I love how one thing leads to another, although, I don’t like the sense of “no control”. I like to have a map and predict which road I will take. To travel without direction can lead to someplace risky. Still, I often have to remind myself, “with risk comes reward”.
Three summers ago, my sister sent the book “Maus” when my son was exploring his interest in World War II. She thought it would be perfect, knowing his affinity for comic books. It arrived at the house, while he was off visiting his grandparents in Florida, I had the house to myself and was looking for something to read. Thinking it would only take me an hour or two, I decided to try it out. I didn’t have high expectations, since it was a “comic book” for goodness sake. Not only did the book move me emotionally, but it made me realize the power of a graphic novel.
I wanted more. I found Persepolis.
At the time, I thought it would be an interesting read. I was not versed in Middle Eastern politics and Middle eastern history felt like a big subject to research. At that time, I summed up the issues of that region (when the subject arose) with a nod of my head, a roll of my eyes and one word, “oil”. Reading this book, gave me an attitude adjustment.
Persepolis is a memoir in the form of a a graphic novel. The author, Marjane Satrapi, grew up in Tehran during the last years of Shah’s regime and beginning of the Islamic Revolution and Persopolis tells how the changes in her country affected herself, her family, her friends and her surroundings. As I was reading, I realized Marjane and I are about the same age. I remember 1980. I still have the images in my mind from the newscast my parents watched every night. The hostages, the burning effigies, the mobs of angry people. It never crossed my mind that a girl my age was coping and living through that upheaval.
Majane tells what it was like to have to wear a veil at 10. She shows how a 10 year-old’s faith in God is shaken. She gives the reader an insight to what it’s like to have neighbors be whisked away without a reason, and try to make sense of it. As she grows older, her patriotism becomes stronger. She feels repressed (like any normal teenager) and her parents fear for her life as well as their own. She carries through this time with laughter, grace and tears. Life is hard enough being a teenager, let alone living though a war.

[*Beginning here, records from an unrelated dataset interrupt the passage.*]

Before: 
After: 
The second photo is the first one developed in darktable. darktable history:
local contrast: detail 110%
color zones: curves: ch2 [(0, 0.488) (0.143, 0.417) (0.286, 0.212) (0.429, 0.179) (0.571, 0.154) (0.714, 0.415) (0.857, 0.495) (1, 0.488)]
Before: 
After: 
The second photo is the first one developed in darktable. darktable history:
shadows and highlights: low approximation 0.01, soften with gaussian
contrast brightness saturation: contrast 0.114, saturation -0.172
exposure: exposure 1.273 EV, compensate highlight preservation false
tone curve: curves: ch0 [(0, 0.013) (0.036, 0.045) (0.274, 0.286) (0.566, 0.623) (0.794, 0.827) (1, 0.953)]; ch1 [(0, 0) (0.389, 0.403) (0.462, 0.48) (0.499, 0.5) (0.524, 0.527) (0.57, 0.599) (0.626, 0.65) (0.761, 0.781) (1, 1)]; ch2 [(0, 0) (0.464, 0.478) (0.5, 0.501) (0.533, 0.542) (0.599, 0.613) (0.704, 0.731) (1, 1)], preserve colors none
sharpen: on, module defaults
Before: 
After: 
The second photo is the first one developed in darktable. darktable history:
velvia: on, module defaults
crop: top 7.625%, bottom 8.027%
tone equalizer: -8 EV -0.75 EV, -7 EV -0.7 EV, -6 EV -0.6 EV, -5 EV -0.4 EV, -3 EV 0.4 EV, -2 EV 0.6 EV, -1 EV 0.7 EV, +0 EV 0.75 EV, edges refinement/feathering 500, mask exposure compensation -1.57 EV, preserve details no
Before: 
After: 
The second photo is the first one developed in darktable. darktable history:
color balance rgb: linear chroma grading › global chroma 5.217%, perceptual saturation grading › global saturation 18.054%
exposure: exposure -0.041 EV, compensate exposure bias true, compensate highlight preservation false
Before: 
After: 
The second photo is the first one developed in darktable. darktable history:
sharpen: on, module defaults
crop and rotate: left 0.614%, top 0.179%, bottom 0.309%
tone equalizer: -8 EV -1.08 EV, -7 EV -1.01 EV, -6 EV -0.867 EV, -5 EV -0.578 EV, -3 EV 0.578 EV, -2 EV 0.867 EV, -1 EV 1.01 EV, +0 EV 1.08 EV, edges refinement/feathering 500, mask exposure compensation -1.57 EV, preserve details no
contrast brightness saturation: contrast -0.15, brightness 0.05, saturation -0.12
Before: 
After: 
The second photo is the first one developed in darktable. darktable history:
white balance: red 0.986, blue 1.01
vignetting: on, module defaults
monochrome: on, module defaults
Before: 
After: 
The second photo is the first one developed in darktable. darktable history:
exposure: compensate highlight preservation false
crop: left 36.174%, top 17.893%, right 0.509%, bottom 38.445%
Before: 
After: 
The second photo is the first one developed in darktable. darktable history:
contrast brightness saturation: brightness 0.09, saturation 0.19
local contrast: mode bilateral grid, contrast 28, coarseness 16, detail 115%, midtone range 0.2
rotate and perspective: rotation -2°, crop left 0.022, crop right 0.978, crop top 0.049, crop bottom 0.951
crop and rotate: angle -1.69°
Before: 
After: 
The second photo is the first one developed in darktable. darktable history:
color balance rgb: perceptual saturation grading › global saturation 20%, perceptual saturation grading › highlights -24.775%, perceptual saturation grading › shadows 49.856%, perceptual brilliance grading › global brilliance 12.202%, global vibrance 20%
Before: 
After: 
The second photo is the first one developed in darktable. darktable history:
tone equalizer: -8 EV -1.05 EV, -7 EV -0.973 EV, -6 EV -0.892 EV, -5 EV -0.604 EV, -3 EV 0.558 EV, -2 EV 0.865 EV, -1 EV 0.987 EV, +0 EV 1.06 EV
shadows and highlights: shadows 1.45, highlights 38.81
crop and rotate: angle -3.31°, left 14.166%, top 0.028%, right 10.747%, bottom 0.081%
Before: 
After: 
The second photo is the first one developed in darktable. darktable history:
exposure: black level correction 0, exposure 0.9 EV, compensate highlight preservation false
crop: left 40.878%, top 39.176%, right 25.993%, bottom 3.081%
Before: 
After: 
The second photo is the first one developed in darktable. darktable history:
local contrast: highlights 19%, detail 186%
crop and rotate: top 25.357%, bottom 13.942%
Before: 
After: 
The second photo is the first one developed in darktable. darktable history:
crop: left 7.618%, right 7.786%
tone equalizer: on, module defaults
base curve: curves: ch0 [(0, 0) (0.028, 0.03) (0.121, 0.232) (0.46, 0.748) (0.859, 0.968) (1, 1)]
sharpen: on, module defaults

The illustrations are simple, yet explain so much along with the text. The anger and hate that Marjane lived with everyday can be seen in the black and white drawings. The absence of color provide the sense of seriousness of the situation. The book made me realize that the fanatics and fundamentalists seen in the news are only a small part of the country; that those without television exposure were and are a silent majority. I grew as a person reading this graphic novel. I realized how a “simplistic visual” can help define a complex subject. I refuse to categorize any region now by its exports. Persepolis redefined the world for me. Sometimes, following a road to an unknown destination is a very good thing. The risk is worth the reward.